▶ _STUDY TEXT_
Some of us feel that putting BM after the EQ is a big compromise.


----------



## AudiocRaver (Jun 6, 2012)

Kal Rubinson said:


> Some of us feel that putting BM after the EQ is a big compromise.


Indeed, & I believe I understand the reasons for saying that. As a practical matter, and with some thoughtful use of DL individual target curves, a pretty satisfactory result can be had.


----------



## jtalden (Mar 12, 2009)

Kal Rubinson said:


> Some of us feel that putting BM after the EQ is a big compromise.





AudiocRaver said:


> Indeed, & I believe I understand the reasons for saying that. As a practical matter, and with some thoughtful use of DL individual target curves, a pretty satisfactory result can be had.


Just curious; why is this a concern? I haven't seen this mentioned before.


----------



## AudiocRaver (Jun 6, 2012)

jtalden said:


> Just curious; why is this a concern? I haven't seen this mentioned before.

▶ _PARTS OF THE EXERCISE_
a - In the forum thread about putting bass management after EQ, what does AudiocRaver say can yield a pretty satisfactory result?
b - Resume the forum thread about putting bass management after EQ, picking up right after its final quoted line.

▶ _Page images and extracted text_

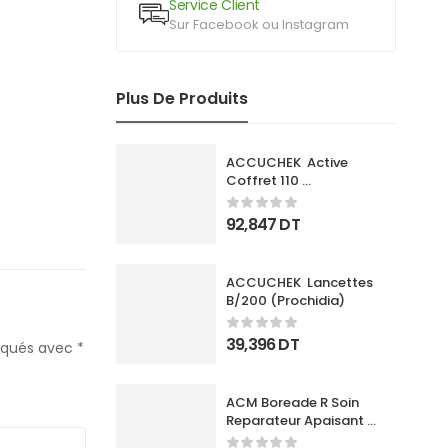
Service Client
Sur Facebook ou Instagram
Plus De Produits
ACCUCHEK  Active 
Coffret 110 
Bandlettes+Appareil
92,847
DT
ACCUCHEK  Lancettes 
B/200 (Prochidia)
39,396
DT
diqués avec
*
ACM Boreade R Soin 
Reparateur Apaisant 
40Ml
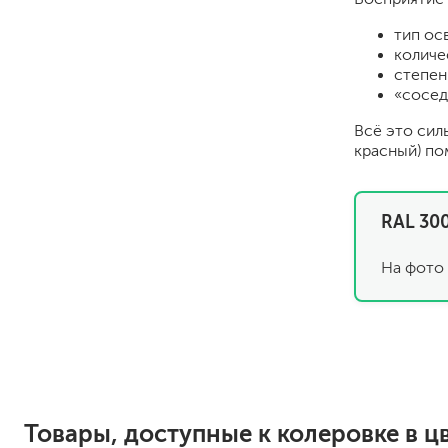
тип ос
количе
степен
«сосед
Всё это сил
красный) по
для пола
RAL 300
для радиаторов, батарей
для мебели
На фото 
маркерные
грифельные
магнитные
пожаробезопасные крас
для дверей
для окон
для ванны и бассейна
Товары, доступные к колеровке в ц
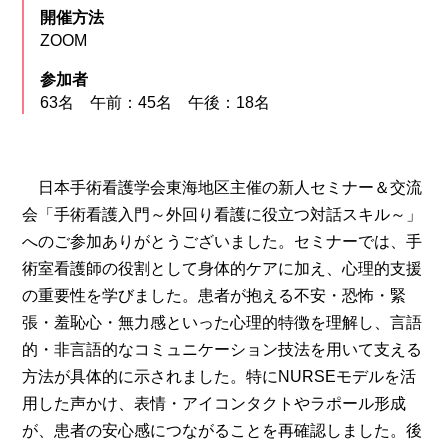
開催方法
ZOOM
参加者
63名 午前：45名 午後：18名
日本手術看護学会東海地区主催の新人セミナー＆交流
会「手術看護入門～外回り看護に役立つ対話スキル～」
へのご参加ありがとうございました。セミナーでは、手
術室看護師の役割として身体的ケアに加え、心理的支援
の重要性を学びました。患者が抱える不安・恐怖・緊
張・羞恥心・無力感といった心理的特徴を理解し、言語
的・非言語的なコミュニケーション技法を用いて支える
方法が具体的に示されました。特にNURSEモデルを活
用した声かけ、表情・アイコンタクトやラポール形成
が、患者の安心感につながることを再確認しました。後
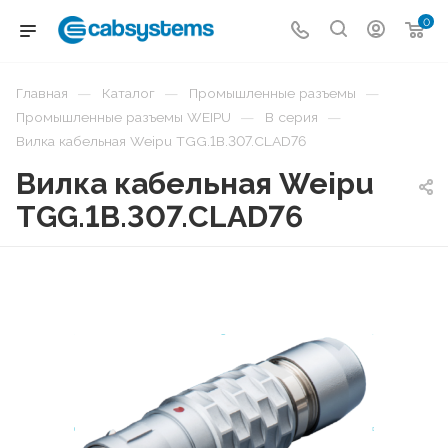
0
—
—
—
Главная
Каталог
Промышленные разъемы
—
—
Промышленные разъемы WEIPU
B серия
Вилка кабельная Weipu TGG.1B.307.CLAD76
Вилка кабельная Weipu
TGG.1B.307.CLAD76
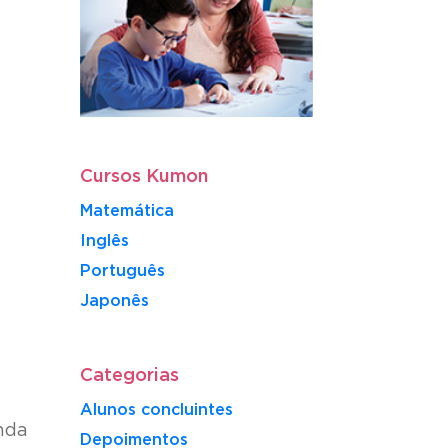
Cursos Kumon
Matemática
Inglês
Português
​Japonês
Categorias
Alunos concluintes
nda
Depoimentos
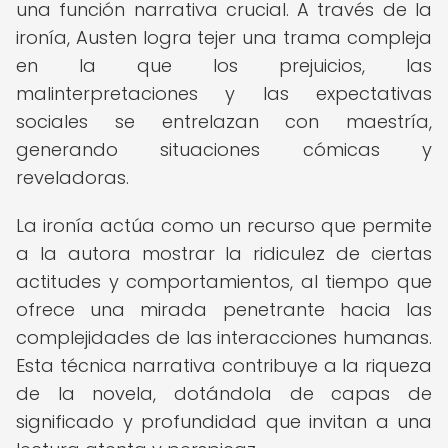
una función narrativa crucial. A través de la
ironía, Austen logra tejer una trama compleja
en la que los prejuicios, las
malinterpretaciones y las expectativas
sociales se entrelazan con maestría,
generando situaciones cómicas y
reveladoras.
La ironía actúa como un recurso que permite
a la autora mostrar la ridiculez de ciertas
actitudes y comportamientos, al tiempo que
ofrece una mirada penetrante hacia las
complejidades de las interacciones humanas.
Esta técnica narrativa contribuye a la riqueza
de la novela, dotándola de capas de
significado y profundidad que invitan a una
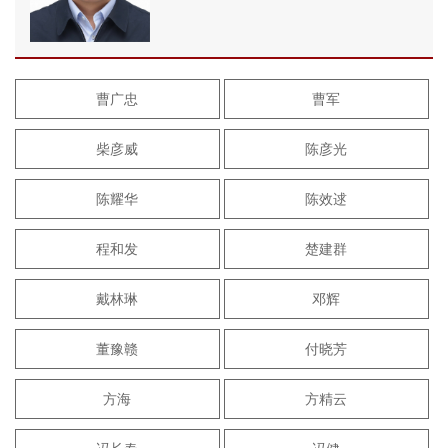
曹广忠
曹军
柴彦威
陈彦光
陈耀华
陈效逑
程和发
楚建群
戴林琳
邓辉
董豫赣
付晓芳
方海
方精云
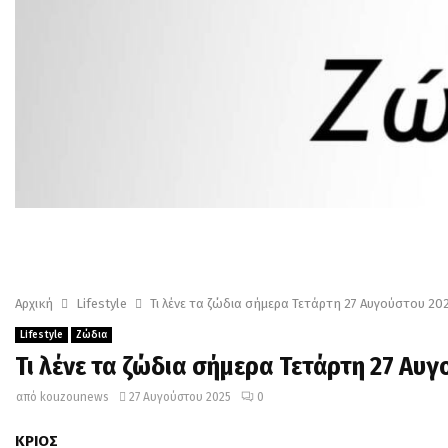
Αρχική
Lifestyle
Τι λένε τα ζώδια σήμερα Τετάρτη 27 Αυγούστου 20
Lifestyle
Ζώδια
Τι λένε τα ζώδια σήμερα Τετάρτη 27 Αυ
από
kouzounews
27 Αυγούστου 2025
0
ΚΡΙΟΣ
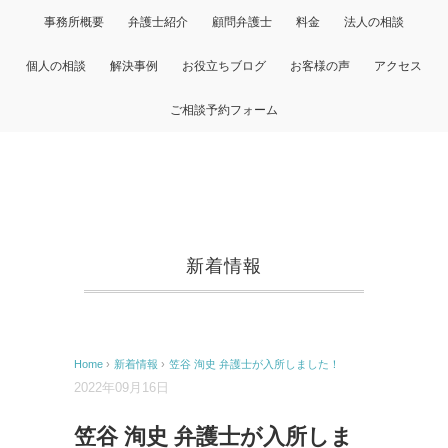
事務所概要
弁護士紹介
顧問弁護士
料金
法人の相談
個人の相談
解決事例
お役立ちブログ
お客様の声
アクセス
ご相談予約フォーム
新着情報
Home
›
新着情報
›
笠谷 洵史 弁護士が入所しました！
2022年09月16日
笠谷 洵史 弁護士が入所しま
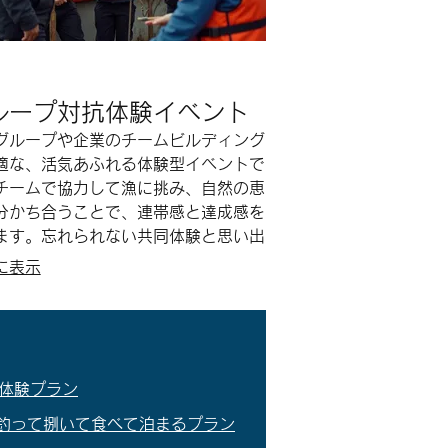
ループ対抗体験イベント
グループや企業のチームビルディング
適な、活気あふれる体験型イベントで
チームで協力して漁に挑み、自然の恵
分かち合うことで、連帯感と達成感を
ます。忘れられない共同体験と思い出
供します。
に表示
体験プラン
 釣って捌いて食べて泊まるプラン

▶ _ANSWERS GIVEN_
a - Some thoughtful use of DL individual target curves.

b -
My understanding is that with BM before the Dirac Live, then DL is being applied to individual driver amps/channels, giving the best control and most predictable result. With DL before BM, DL's affect on low frequencies is not as clear cut, affecting both of the channels that feed into the BM. If designing or building a new "idealized" system, BM before DL is probably the ideal to shoot for.


----------



## Kal Rubinson (Aug 3, 2006)

AudiocRaver said:


> My understanding is that with BM before the Dirac Live, then DL is being applied to individual driver amps/channels, giving the best control and most predictable result. With DL before BM, DL's affect on low frequencies is not as clear cut, affecting both of the channels that feed into the BM. If designing or building a new "idealized" system, BM before DL is probably the ideal to shoot for.


Agreed.


----------



## Phillips (Aug 12, 2011)

Hi guys thank you

Maybe the DDRC 22A would be better?

Or maybe get the DDRC 88A? for any updates in the future for gear?
Do I have to use all the channels in the 88A?

Thanks you


----------



## AudiocRaver (Jun 6, 2012)

No, you may use only the desired channels.


----------



## jtalden (Mar 12, 2009)

AudiocRaver said:


> My understanding is that with BM before the Dirac Live, then DL is being applied to individual driver amps/channels, giving the best control and most predictable result. With DL before BM, DL's affect on low frequencies is not as clear cut, affecting both of the channels that feed into the BM. If designing or building a new "idealized" system, BM before DL is probably the ideal to shoot for.


That makes sense. Thanks for the explanation.


----------



## AudiocRaver (Jun 6, 2012)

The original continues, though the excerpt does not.